=== Source data ===

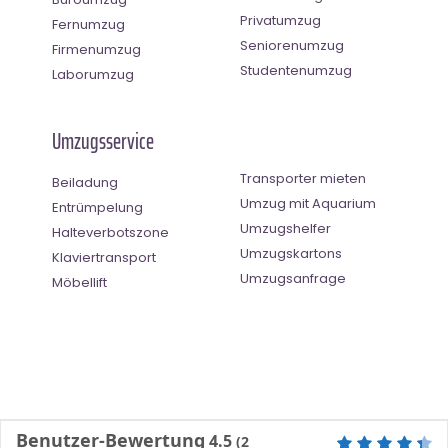
Privatumzug
Fernumzug
Seniorenumzug
Firmenumzug
Studentenumzug
Laborumzug
Umzugsservice
Transporter mieten
Beiladung
Umzug mit Aquarium
Entrümpelung
Umzugshelfer
Halteverbotszone
Umzugskartons
Klaviertransport
Umzugsanfrage
Möbellift
Benutzer-Bewertung
4.5
(
2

===

Could the lines above be copied out exactly, with no image carried over?

Privatumzug
Fernumzug
Seniorenumzug
Firmenumzug
Studentenumzug
Laborumzug
Umzugsservice
Transporter mieten
Beiladung
Umzug mit Aquarium
Entrümpelung
Umzugshelfer
Halteverbotszone
Umzugskartons
Klaviertransport
Umzugsanfrage
Möbellift
Benutzer-Bewertung
4.5
(
2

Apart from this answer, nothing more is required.